8. The content distribution method according to claim 3, further comprising: In response to the display of the second message, an entry point to the first topic is displayed, wherein the one or more topic posts originate from the first topic; In response to the triggering of the entry point to the first topic, the page of the first topic is displayed, and the page of the first topic includes topic posts that match the first topic.
9. The content distribution method according to claim 1, wherein, The one or more topic posts match the first topic, the operation is a trigger operation on the first topic, and displaying the one or more topic posts includes: The recommendation stream of the topic is displayed, and the recommendation stream of the topic includes multiple topics; In response to a triggering operation on the first topic among the plurality of topics, a page for the first topic is displayed, the page for the first topic including one or more topic posts that match the first topic.
10. The content distribution method according to claim 9, wherein, The topics in the recommendation stream are determined based on the agent's response information to the first user.
11. The content distribution method according to claim 9, wherein, The topics in the recommendation stream are generated by clustering multiple topic posts based on target information. The target information is determined based on events within a specified time period or on topic attributes of the agent's historical response information.
12. The content distribution method according to claim 8 or 9, wherein, The page for the first topic also includes descriptive information for the first topic, which is generated based on the topic posts of the first topic, and is regenerated in response to updates to the topic posts in the first topic.
13. The content distribution method according to claim 8 or 9, wherein, The page for the first topic includes topic posts and multimedia content, the multimedia content being matched with the first topic, and the ranking weight of the multimedia content being negatively correlated with the number of topic posts for the first topic.
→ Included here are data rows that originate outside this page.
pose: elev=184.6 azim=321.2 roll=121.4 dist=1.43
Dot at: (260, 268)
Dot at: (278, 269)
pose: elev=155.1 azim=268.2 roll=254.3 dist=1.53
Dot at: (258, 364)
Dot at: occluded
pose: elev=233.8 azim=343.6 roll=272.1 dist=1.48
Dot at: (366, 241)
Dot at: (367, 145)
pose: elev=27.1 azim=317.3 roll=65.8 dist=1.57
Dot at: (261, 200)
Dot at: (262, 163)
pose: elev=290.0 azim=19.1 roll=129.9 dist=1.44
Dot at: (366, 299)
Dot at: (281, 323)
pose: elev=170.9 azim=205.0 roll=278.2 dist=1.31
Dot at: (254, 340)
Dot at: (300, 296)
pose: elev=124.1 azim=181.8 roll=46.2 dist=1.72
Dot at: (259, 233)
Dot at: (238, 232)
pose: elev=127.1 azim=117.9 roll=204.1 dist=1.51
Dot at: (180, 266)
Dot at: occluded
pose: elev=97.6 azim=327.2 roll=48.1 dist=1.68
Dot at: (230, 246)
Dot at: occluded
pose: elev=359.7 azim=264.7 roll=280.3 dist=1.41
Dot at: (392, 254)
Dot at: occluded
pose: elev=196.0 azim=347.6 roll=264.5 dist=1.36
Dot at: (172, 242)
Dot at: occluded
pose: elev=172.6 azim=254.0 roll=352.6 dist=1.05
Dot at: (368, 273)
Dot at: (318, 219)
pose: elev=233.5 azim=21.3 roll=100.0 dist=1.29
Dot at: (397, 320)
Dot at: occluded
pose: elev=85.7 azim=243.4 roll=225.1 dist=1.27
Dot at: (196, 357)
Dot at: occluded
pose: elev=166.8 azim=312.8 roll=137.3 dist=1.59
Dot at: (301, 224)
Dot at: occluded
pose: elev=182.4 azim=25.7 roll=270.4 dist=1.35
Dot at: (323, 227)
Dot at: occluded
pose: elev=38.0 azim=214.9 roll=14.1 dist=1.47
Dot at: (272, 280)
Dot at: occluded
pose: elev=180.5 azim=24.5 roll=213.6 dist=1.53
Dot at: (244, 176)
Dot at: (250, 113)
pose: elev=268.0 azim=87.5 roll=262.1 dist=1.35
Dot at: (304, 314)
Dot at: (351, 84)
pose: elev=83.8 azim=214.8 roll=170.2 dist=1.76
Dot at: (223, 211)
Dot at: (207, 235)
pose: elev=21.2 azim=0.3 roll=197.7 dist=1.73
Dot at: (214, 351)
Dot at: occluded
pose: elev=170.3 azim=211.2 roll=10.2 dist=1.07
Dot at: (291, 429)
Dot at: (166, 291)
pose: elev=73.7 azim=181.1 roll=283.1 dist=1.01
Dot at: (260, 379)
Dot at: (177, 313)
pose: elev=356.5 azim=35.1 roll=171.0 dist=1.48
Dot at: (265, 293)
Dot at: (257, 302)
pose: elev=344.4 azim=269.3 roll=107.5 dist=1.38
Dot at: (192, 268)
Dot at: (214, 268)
14. The content distribution method according to claim 8 or 9, wherein, In response to the number of topic posts in the first topic exceeding a first threshold, the page of the first topic includes an entry to a second topic, which is related to the first topic.
15. A content distribution device, comprising: The first display module is configured to display one or more topic posts in response to an operation by a first user in a target scenario, wherein the one or more topic posts are content generated by a second user, and the one or more topic posts are determined based on at least one of the information involved in the operation, the information involved in the first user's historical operations, and the information associated with the current time, wherein the use of the information involved in the operation and the information involved in the historical operations is authorized by the first user. The second display module is configured to display the page of the target topic post in response to the triggering of the target topic post in the one or more topic posts.
16. An electronic device comprising: Memory; as well as A processor coupled to the memory, the processor being configured to execute the content distribution method as described in any one of claims 1 to 14 based on instructions stored in the memory.
17. A computer-readable storage medium having a computer program stored thereon that, when executed by a processor, implements the content distribution method of any one of claims 1 to 14.
18. A computer program product, when run on a computer, causes the computer to implement the content distribution method according to any one of claims 1 to 14.